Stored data
---

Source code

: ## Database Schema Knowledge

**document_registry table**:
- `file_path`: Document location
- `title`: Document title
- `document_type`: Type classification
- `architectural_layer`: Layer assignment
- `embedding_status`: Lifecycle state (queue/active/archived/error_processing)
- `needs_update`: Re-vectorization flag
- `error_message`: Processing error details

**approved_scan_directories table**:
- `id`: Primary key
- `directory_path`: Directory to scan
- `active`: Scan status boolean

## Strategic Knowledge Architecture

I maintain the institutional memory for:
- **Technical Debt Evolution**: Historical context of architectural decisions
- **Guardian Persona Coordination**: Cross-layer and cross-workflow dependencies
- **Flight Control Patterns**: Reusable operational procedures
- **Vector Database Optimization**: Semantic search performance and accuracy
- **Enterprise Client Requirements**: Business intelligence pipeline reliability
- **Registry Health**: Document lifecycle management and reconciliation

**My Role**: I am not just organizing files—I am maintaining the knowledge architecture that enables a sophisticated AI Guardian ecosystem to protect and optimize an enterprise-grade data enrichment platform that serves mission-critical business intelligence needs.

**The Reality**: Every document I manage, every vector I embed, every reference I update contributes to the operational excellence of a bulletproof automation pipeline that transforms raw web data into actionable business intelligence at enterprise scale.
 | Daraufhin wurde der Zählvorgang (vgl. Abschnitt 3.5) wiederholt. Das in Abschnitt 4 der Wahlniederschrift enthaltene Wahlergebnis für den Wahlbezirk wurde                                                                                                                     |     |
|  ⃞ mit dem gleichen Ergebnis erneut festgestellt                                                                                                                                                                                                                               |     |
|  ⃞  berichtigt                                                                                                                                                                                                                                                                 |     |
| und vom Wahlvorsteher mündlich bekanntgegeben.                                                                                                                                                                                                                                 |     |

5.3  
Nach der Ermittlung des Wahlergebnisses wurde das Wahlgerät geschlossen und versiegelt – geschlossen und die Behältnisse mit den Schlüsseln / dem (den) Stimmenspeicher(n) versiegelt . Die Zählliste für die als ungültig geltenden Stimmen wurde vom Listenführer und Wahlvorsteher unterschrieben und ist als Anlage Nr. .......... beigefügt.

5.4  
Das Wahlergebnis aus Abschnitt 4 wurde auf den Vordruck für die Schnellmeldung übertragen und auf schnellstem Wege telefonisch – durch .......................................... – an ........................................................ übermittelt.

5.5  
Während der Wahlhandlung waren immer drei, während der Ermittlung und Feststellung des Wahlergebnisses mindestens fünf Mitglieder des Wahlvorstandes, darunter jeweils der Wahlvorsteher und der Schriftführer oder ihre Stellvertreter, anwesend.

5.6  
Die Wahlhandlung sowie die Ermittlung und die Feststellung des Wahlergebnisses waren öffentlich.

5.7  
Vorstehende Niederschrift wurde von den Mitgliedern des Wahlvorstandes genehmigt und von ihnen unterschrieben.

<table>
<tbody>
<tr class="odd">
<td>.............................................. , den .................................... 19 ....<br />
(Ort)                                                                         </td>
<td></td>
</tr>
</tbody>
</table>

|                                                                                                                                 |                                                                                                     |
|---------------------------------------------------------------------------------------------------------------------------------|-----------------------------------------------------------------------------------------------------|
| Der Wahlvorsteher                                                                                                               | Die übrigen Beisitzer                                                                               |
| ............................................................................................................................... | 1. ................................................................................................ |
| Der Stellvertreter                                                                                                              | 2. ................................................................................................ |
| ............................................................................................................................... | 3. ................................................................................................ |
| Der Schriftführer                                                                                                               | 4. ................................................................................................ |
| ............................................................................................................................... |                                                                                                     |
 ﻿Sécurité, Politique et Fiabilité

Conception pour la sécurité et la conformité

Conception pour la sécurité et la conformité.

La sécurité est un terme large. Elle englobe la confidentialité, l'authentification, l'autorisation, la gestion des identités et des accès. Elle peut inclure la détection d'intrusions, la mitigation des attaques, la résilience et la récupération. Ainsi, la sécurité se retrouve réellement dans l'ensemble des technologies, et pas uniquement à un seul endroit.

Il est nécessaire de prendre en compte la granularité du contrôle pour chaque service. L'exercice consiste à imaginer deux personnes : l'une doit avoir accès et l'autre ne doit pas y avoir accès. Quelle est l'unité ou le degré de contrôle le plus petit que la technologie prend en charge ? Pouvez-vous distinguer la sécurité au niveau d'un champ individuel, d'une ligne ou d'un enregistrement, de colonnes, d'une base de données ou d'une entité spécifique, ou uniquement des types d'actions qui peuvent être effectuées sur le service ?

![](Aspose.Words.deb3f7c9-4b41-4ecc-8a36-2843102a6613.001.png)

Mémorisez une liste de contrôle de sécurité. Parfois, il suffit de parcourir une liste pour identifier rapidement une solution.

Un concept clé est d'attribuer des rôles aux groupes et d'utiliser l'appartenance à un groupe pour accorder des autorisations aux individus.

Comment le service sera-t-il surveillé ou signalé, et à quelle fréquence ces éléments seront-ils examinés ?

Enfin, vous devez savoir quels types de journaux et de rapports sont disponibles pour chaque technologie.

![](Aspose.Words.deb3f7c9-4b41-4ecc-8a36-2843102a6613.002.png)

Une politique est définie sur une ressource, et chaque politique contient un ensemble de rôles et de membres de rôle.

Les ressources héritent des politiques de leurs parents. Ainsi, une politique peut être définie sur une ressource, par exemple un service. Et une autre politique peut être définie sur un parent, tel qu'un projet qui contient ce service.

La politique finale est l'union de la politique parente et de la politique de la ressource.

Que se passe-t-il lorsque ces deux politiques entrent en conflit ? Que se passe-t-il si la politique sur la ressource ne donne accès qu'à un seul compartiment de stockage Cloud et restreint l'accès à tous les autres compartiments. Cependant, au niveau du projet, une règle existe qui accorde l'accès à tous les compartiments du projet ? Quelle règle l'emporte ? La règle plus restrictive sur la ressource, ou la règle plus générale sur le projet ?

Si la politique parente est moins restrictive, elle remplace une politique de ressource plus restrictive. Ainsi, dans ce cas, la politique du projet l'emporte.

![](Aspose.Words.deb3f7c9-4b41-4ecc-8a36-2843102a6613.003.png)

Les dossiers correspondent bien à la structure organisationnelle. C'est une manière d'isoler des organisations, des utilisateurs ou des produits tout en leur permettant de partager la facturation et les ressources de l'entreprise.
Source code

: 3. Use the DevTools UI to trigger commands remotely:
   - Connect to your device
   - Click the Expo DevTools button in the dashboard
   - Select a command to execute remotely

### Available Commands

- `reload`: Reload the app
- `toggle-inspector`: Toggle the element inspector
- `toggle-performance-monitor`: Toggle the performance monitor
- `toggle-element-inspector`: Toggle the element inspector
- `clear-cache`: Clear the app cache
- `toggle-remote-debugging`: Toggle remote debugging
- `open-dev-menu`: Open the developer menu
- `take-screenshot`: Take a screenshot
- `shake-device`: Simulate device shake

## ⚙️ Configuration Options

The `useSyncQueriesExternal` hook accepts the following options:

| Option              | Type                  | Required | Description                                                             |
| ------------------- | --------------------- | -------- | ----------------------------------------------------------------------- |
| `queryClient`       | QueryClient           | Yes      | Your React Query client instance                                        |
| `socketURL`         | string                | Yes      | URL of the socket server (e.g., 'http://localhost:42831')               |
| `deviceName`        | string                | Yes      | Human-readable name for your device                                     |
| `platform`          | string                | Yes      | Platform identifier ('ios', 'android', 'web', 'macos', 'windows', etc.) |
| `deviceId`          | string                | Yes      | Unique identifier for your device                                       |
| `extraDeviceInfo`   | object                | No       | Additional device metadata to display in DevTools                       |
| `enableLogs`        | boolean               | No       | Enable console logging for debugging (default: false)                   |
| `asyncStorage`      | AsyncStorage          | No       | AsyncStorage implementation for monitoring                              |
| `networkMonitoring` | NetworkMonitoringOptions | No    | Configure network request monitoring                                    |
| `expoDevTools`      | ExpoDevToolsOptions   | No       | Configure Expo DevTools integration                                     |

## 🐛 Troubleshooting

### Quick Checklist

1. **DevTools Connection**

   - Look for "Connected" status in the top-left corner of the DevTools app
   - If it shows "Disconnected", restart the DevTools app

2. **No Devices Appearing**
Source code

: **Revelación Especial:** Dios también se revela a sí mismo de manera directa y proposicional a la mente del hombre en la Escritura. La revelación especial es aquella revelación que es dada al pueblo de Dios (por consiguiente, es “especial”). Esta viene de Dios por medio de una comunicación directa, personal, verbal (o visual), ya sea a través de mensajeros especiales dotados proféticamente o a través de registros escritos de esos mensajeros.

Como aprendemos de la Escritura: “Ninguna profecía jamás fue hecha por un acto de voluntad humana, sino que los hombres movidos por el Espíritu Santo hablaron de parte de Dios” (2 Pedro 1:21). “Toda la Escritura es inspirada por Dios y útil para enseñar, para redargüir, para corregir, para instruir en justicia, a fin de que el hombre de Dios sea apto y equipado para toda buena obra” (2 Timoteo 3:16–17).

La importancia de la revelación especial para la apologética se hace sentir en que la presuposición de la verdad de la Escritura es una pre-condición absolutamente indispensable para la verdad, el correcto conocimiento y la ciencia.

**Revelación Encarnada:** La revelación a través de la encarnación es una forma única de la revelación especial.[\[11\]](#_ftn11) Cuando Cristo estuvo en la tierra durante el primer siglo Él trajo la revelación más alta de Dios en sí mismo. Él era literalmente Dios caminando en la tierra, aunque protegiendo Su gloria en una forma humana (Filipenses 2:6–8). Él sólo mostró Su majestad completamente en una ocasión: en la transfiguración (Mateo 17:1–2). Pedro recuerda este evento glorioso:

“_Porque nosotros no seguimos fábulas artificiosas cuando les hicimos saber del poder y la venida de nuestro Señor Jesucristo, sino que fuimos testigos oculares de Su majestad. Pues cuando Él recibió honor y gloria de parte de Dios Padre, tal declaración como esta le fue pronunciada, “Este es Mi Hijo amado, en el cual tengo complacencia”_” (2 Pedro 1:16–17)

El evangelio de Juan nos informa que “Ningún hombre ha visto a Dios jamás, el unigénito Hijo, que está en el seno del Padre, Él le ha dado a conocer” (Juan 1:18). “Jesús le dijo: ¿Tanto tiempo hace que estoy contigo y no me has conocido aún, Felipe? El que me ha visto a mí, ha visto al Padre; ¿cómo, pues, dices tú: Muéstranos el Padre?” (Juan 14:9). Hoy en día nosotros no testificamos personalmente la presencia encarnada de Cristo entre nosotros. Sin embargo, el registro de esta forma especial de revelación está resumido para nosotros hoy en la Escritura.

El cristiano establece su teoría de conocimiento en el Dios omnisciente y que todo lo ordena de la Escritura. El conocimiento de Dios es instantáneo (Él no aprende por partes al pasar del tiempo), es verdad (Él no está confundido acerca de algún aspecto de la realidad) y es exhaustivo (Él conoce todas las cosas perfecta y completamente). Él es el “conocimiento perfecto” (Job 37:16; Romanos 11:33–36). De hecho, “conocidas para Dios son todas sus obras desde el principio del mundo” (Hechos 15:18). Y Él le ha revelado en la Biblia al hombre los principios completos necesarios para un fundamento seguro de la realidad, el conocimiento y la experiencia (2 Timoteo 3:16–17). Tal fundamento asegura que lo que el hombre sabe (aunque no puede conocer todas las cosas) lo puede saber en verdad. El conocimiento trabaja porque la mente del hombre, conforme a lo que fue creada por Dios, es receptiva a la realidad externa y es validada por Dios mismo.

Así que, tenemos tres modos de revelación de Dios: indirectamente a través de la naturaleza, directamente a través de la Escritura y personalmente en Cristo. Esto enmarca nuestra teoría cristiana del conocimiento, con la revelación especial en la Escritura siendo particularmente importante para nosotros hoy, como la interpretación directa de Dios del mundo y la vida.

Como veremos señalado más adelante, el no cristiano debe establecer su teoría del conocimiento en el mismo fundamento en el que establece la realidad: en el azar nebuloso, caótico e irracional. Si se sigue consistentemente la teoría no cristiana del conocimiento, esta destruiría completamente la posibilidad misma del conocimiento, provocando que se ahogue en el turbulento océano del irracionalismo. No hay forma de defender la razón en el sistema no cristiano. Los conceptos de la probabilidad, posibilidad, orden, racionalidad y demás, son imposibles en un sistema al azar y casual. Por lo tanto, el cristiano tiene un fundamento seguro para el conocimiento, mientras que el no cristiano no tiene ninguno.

---

[TASK] After locating the line with "the performance monitor" above, return that line and every later line through the one with "## ⚙️ Configuration Options", word for word and with nothing else.

[EXERCISE RESULT]
- `toggle-performance-monitor`: Toggle the performance monitor
- `toggle-element-inspector`: Toggle the element inspector
- `clear-cache`: Clear the app cache
- `toggle-remote-debugging`: Toggle remote debugging
- `open-dev-menu`: Open the developer menu
- `take-screenshot`: Take a screenshot
- `shake-device`: Simulate device shake

## ⚙️ Configuration Options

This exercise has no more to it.